## Source passage

====

The impact of SCI on the psychological status of SCI patients was assessed using questions adapted from “Impact of Event Scale-Revised.”[14],[15] A total of 22 questions or item responses were asked to assess the subjective stress due to SCI. The scale also permitted assessment of intrusion (intrusive thoughts, nightmares, intrusive feelings and imagery, and dissociative-like re-experiencing), avoidance (numbing of responsiveness, avoidance of feelings, situations, and ideas), and hyperarousal (anger, irritability, hypervigilance, difficulty concentrating, and heightened startle) in a SCI patient due to injury per se. Each question was provided with five options representing “not at all,” “a little bit,” “moderate,” “quite a bit,” and “extreme” which were graded with a score of 0, 1, 2, 3, and 4, respectively.

====

## Given entries
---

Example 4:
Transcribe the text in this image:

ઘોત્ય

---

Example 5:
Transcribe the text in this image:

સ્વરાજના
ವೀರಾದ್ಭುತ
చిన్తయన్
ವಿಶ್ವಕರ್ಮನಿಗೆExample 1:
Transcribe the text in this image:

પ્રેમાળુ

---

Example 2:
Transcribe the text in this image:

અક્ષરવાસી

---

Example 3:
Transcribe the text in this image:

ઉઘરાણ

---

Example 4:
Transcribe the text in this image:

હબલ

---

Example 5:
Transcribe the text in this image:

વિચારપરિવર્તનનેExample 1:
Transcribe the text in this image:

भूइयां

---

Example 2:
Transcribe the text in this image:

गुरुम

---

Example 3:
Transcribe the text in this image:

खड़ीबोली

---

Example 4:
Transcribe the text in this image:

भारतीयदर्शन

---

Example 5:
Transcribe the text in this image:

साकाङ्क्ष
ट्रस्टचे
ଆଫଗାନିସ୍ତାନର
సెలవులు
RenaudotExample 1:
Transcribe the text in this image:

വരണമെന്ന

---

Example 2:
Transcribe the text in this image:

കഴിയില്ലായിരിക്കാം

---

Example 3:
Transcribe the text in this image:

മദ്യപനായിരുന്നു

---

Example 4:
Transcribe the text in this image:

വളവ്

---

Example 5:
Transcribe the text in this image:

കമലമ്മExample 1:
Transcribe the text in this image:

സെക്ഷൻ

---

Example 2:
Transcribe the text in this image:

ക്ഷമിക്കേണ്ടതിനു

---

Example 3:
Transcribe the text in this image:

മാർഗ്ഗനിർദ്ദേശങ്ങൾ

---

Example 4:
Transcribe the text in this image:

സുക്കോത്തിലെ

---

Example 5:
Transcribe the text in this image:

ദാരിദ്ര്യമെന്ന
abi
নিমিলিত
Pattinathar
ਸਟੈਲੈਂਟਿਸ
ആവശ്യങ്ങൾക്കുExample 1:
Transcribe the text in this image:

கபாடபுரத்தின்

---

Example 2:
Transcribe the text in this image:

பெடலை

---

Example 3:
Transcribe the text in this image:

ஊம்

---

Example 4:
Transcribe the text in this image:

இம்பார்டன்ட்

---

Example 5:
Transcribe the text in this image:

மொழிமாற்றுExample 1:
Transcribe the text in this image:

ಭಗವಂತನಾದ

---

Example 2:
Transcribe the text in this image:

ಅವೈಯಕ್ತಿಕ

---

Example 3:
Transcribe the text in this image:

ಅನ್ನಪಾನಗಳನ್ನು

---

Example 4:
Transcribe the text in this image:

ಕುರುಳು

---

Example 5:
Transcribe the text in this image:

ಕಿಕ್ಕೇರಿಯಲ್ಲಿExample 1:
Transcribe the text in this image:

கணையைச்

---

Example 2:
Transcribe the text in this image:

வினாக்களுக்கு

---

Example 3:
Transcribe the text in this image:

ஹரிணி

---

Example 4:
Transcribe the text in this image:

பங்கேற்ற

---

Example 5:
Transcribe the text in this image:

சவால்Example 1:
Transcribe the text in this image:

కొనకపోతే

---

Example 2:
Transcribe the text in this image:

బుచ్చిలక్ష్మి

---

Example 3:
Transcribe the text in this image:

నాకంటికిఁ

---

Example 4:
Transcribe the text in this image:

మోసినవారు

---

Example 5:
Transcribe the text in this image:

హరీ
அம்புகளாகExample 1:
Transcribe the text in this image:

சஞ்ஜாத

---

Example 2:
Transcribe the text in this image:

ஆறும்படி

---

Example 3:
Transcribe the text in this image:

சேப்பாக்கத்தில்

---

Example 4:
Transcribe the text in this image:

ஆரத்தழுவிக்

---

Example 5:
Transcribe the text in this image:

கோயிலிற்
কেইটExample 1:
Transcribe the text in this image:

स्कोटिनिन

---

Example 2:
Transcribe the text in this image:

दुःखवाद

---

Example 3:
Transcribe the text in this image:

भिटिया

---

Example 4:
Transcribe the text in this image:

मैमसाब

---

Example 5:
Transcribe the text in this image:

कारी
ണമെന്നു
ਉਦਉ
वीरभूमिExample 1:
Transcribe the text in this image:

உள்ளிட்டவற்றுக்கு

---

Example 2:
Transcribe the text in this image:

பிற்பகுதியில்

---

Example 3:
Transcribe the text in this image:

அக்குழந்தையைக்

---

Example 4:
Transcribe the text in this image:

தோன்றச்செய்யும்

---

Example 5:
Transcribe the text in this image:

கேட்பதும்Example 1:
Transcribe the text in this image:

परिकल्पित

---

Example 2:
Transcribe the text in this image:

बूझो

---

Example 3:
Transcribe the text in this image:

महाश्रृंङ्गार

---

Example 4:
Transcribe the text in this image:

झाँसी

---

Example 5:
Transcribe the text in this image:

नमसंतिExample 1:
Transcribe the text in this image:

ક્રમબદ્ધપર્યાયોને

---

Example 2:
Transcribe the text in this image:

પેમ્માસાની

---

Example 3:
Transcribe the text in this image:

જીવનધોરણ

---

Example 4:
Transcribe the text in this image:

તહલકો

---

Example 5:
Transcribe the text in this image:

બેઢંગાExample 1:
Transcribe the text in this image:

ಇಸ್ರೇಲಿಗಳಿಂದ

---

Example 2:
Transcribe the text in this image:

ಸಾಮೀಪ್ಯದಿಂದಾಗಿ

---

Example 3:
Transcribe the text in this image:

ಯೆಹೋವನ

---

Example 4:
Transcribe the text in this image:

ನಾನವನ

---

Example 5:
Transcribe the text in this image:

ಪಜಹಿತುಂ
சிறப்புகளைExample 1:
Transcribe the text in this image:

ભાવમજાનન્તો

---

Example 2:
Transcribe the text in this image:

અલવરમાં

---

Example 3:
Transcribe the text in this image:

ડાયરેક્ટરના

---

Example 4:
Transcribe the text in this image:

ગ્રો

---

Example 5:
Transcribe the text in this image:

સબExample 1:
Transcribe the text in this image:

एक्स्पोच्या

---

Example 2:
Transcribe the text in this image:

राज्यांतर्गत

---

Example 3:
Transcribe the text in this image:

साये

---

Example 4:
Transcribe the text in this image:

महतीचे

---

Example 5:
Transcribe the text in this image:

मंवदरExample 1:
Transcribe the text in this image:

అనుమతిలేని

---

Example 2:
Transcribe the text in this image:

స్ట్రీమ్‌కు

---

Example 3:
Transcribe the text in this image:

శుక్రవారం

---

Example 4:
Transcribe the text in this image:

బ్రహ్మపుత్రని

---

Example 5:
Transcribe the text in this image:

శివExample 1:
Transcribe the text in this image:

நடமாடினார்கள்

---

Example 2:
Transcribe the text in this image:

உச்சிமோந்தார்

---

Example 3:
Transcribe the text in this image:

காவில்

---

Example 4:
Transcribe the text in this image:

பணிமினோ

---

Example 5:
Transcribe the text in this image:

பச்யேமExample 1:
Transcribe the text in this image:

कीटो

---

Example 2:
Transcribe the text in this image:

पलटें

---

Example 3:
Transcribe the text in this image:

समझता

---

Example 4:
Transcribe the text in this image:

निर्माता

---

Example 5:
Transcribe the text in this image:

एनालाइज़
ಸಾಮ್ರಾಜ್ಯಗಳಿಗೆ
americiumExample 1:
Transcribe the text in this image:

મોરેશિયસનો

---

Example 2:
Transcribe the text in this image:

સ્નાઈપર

====

## Problem requirements
Reproduce the passage on the psychological impact of SCI word for word, between "The impact of" and "and 4, respectively.", inclusive.

## Solution to the exercise
The impact of SCI on the psychological status of SCI patients was assessed using questions adapted from “Impact of Event Scale-Revised.”[14],[15] A total of 22 questions or item responses were asked to assess the subjective stress due to SCI. The scale also permitted assessment of intrusion (intrusive thoughts, nightmares, intrusive feelings and imagery, and dissociative-like re-experiencing), avoidance (numbing of responsiveness, avoidance of feelings, situations, and ideas), and hyperarousal (anger, irritability, hypervigilance, difficulty concentrating, and heightened startle) in a SCI patient due to injury per se. Each question was provided with five options representing “not at all,” “a little bit,” “moderate,” “quite a bit,” and “extreme” which were graded with a score of 0, 1, 2, 3, and 4, respectively.